→ **EXCERPTED DATA**:
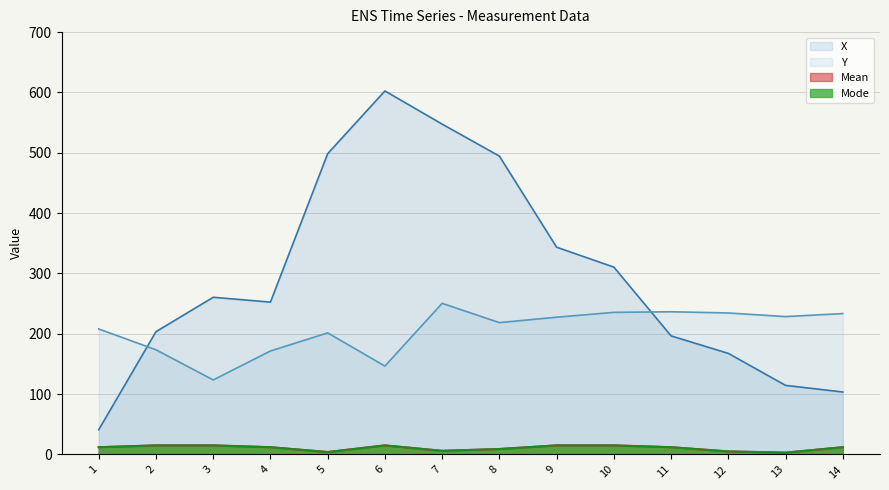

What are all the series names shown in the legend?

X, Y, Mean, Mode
---
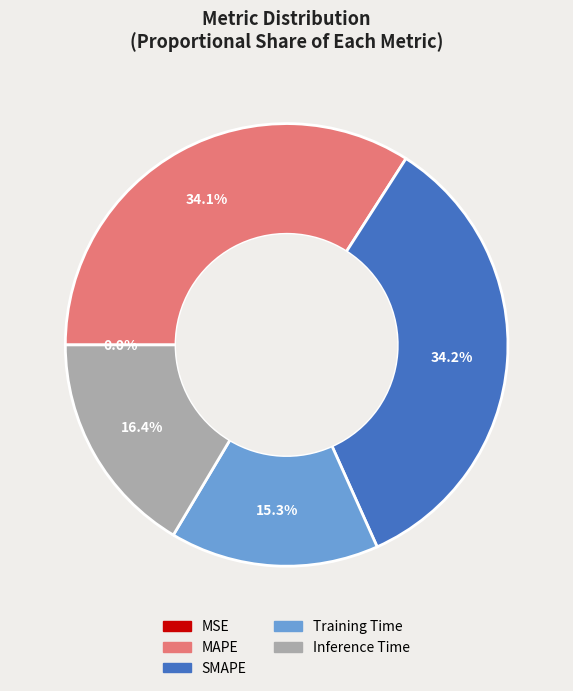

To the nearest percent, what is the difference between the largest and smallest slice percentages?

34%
--
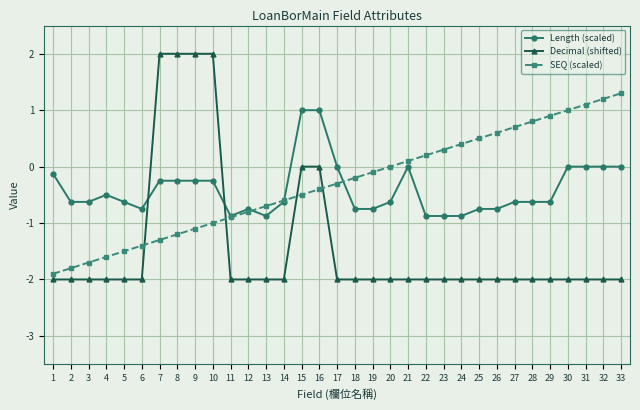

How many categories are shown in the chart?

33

→ **YOUR INSTRUCTIONS**: Extract each line from the items above that contains the string "shown", matching case exactly.

→ **RESULT OF THE TASK**:
What are all the series names shown in the legend?
How many categories are shown in the chart?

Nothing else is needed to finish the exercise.